Problem to work on: Reproduce every line of the material below, but drop the pictures.
*** Data records Section Begins ***
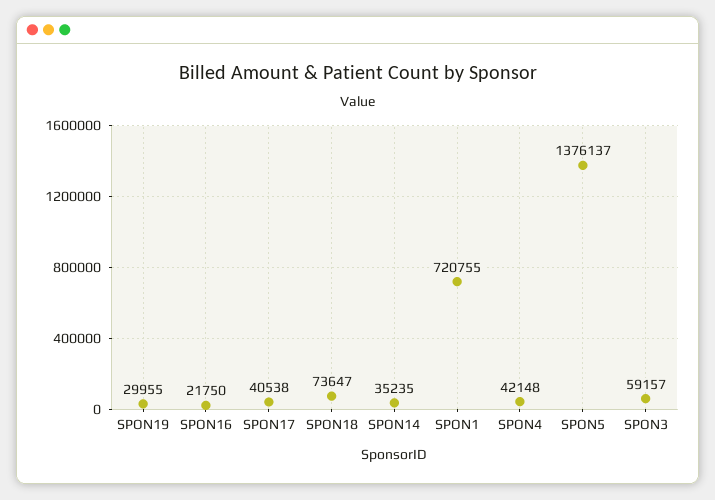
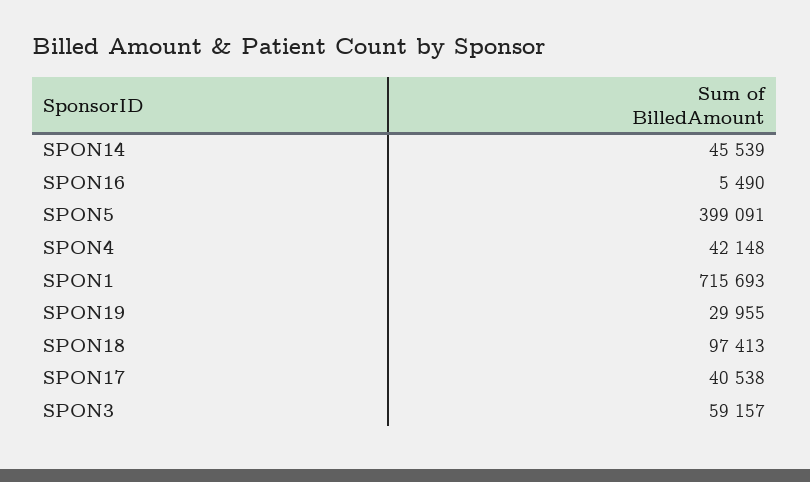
  {
    "SPON19": 29955,
-   "SPON16": 21750,
+   "SPON16": 5490,
    "SPON17": 40538,
-   "SPON18": 73647,
+   "SPON18": 97413,
-   "SPON14": 35235,
+   "SPON14": 45539,
-   "SPON1": 720755,
+   "SPON1": 715693,
    "SPON4": 42148,
-   "SPON5": 1376137,
+   "SPON5": 399091,
    "SPON3": 59157
  }

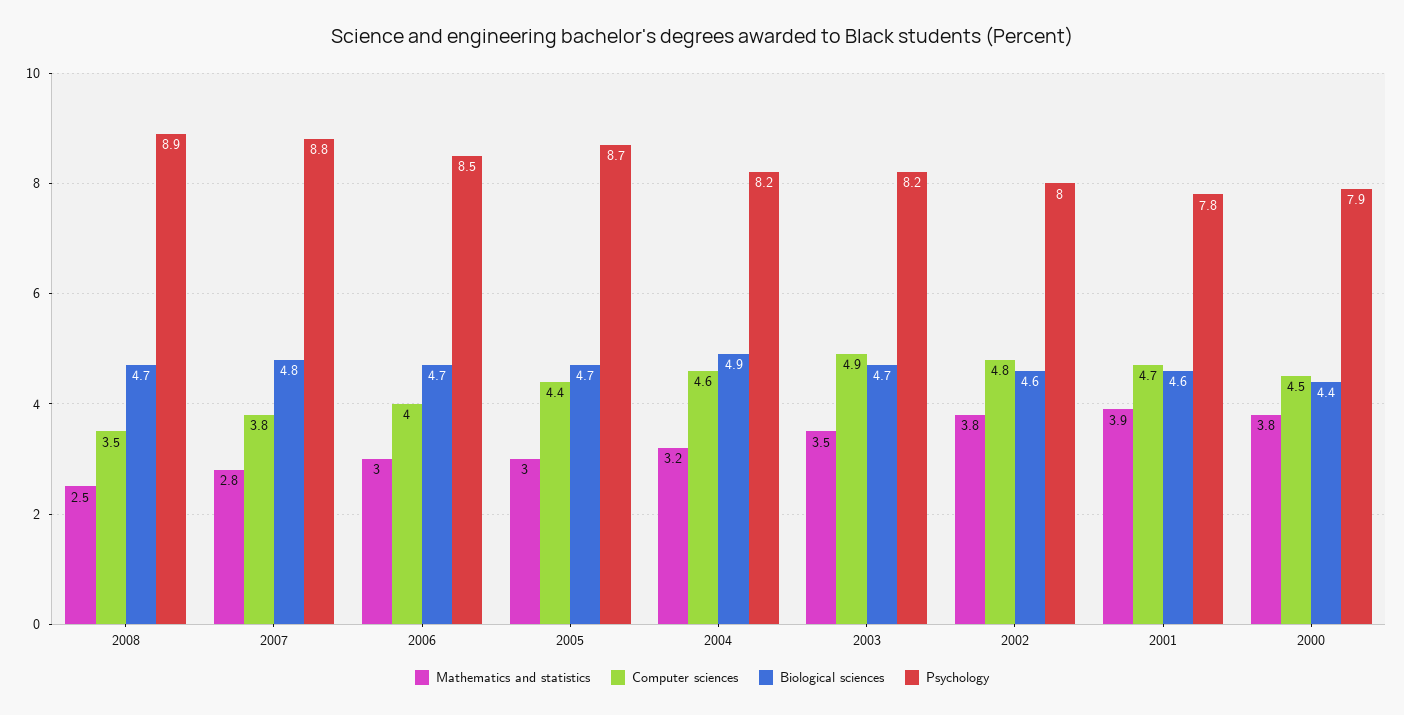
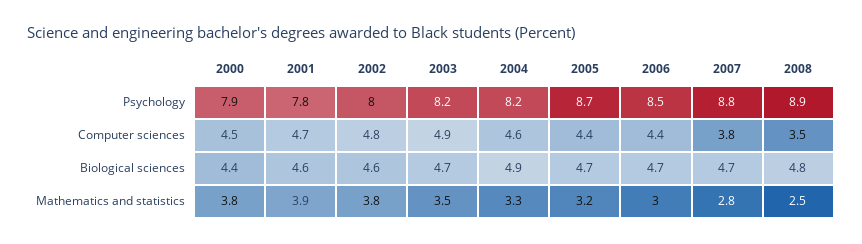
  {
    "Mathematics and statistics": {
      "2008": 2.5,
      "2007": 2.8,
      "2006": 3,
-     "2005": 3,
+     "2005": 3.2,
-     "2004": 3.2,
+     "2004": 3.3,
      "2003": 3.5,
      "2002": 3.8,
      "2001": 3.9,
      "2000": 3.8
    },
    "Computer sciences": {
      "2008": 3.5,
      "2007": 3.8,
-     "2006": 4,
+     "2006": 4.4,
      "2005": 4.4,
      "2004": 4.6,
      "2003": 4.9,
      "2002": 4.8,
      "2001": 4.7,
      "2000": 4.5
    },
    "Biological sciences": {
-     "2008": 4.7,
+     "2008": 4.8,
-     "2007": 4.8,
+     "2007": 4.7,
      "2006": 4.7,
      "2005": 4.7,
      "2004": 4.9,
      "2003": 4.7,
      "2002": 4.6,
      "2001": 4.6,
      "2000": 4.4
    },
    "Psychology": {
      "2008": 8.9,
      "2007": 8.8,
      "2006": 8.5,
      "2005": 8.7,
      "2004": 8.2,
      "2003": 8.2,
      "2002": 8,
      "2001": 7.8,
      "2000": 7.9
    }
  }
*** Data records Section Ends ***
Reply to the exercise:
  {
    "SPON19": 29955,
-   "SPON16": 21750,
+   "SPON16": 5490,
    "SPON17": 40538,
-   "SPON18": 73647,
+   "SPON18": 97413,
-   "SPON14": 35235,
+   "SPON14": 45539,
-   "SPON1": 720755,
+   "SPON1": 715693,
    "SPON4": 42148,
-   "SPON5": 1376137,
+   "SPON5": 399091,
    "SPON3": 59157
  }

  {
    "Mathematics and statistics": {
      "2008": 2.5,
      "2007": 2.8,
      "2006": 3,
-     "2005": 3,
+     "2005": 3.2,
-     "2004": 3.2,
+     "2004": 3.3,
      "2003": 3.5,
      "2002": 3.8,
      "2001": 3.9,
      "2000": 3.8
    },
    "Computer sciences": {
      "2008": 3.5,
      "2007": 3.8,
-     "2006": 4,
+     "2006": 4.4,
      "2005": 4.4,
      "2004": 4.6,
      "2003": 4.9,
      "2002": 4.8,
      "2001": 4.7,
      "2000": 4.5
    },
    "Biological sciences": {
-     "2008": 4.7,
+     "2008": 4.8,
-     "2007": 4.8,
+     "2007": 4.7,
      "2006": 4.7,
      "2005": 4.7,
      "2004": 4.9,
      "2003": 4.7,
      "2002": 4.6,
      "2001": 4.6,
      "2000": 4.4
    },
    "Psychology": {
      "2008": 8.9,
      "2007": 8.8,
      "2006": 8.5,
      "2005": 8.7,
      "2004": 8.2,
      "2003": 8.2,
      "2002": 8,
      "2001": 7.8,
      "2000": 7.9
    }
  }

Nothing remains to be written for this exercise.